Senomyx Inc. announced that the company's scientists have discovered that the human sweet taste receptor contains multiple binding sites for sweeteners and sweet taste inhibitors. A binding site for such sweet taste modulators was also identified in the related umami receptor, which mediates the savory taste of monosodium glutamate, or MSG. The company also announced that these results have been published in a manuscript authored by Senomyx employees Xu et al. and appeared online in the September 7 early edition of the Proceedings of the National Academy of Sciences. The manuscript by Xu et al. can be viewed at http://www.pnas.org/cgi/content/abstract/0404384101v1.

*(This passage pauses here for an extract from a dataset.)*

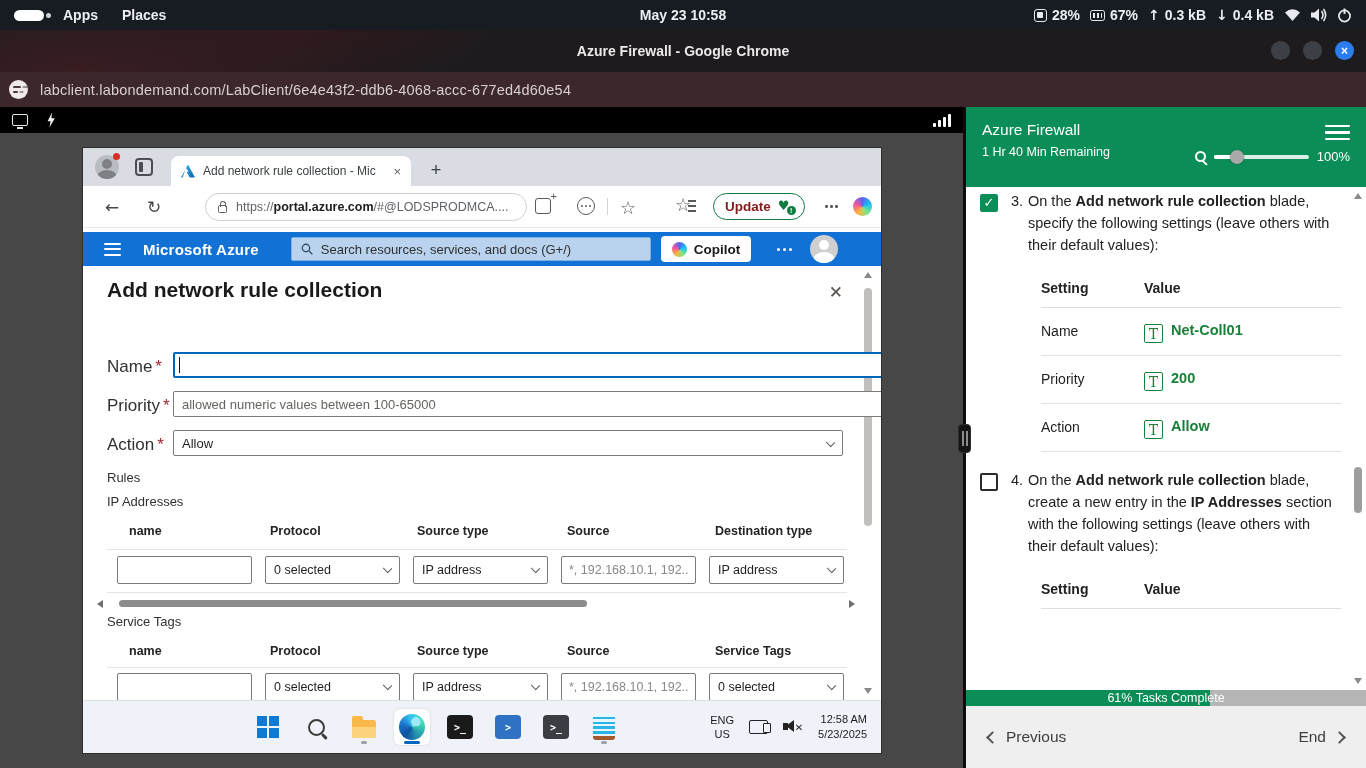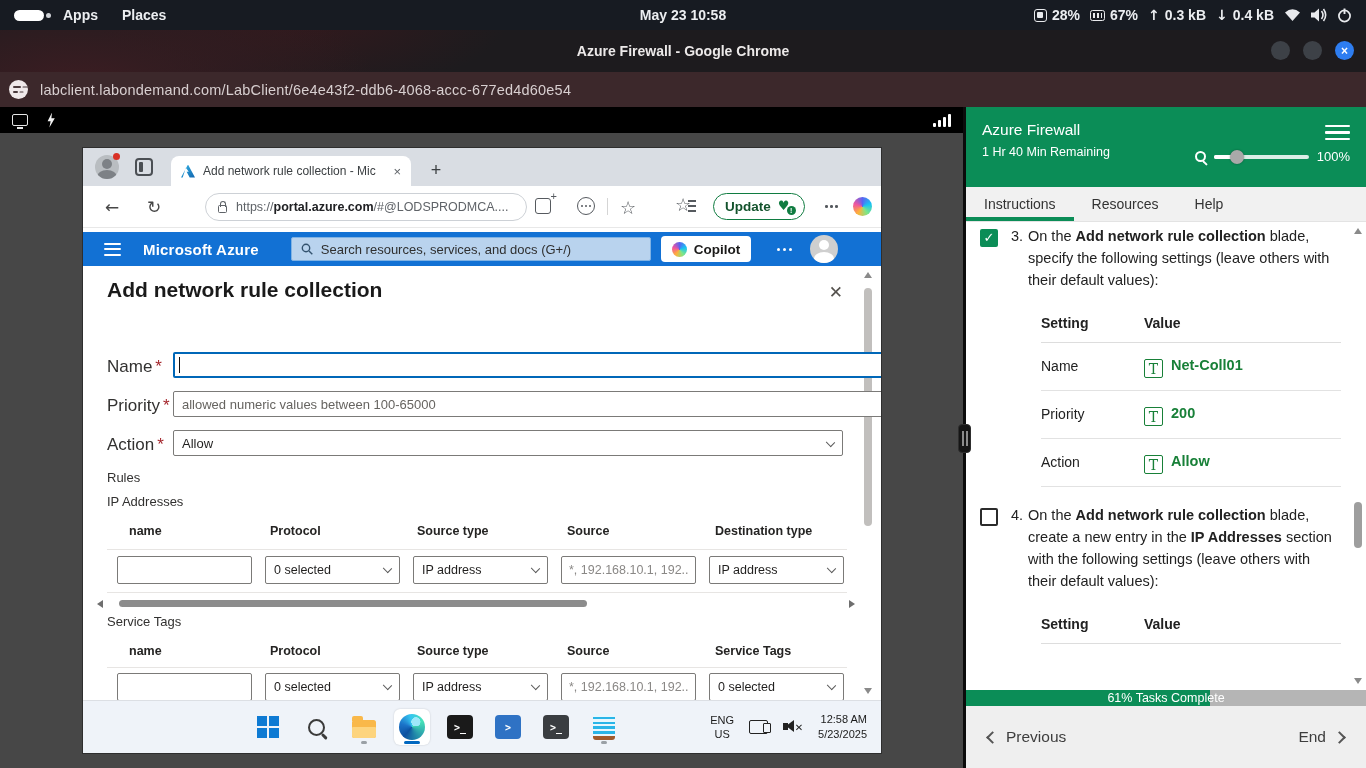"Update" .update-pill { color: #14532d -> #7f1d1d }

These discoveries, made by Senomyx senior scientists Xiaodong Li, Ph.D., Hong Xu, Ph.D. and coworkers, identify multiple binding sites on the human sweet taste receptor, a protein complex composed of T1R2 and T1R3 G protein-coupled receptors (GPCRs). Using cells engineered to express receptor chimeras, Li's team showed that sweeteners such as aspartame interact with the extracellular domain of T1R2. In contrast, sweeteners such as cyclamate and the sweet taste inhibitor lactisole interact with the transmembrane domain of T1R3. Additional studies described in the publication demonstrated that cyclamate and lactisole also interact with T1R3 of the umami, or savory, receptor, which is composed of T1R1 and T1R3.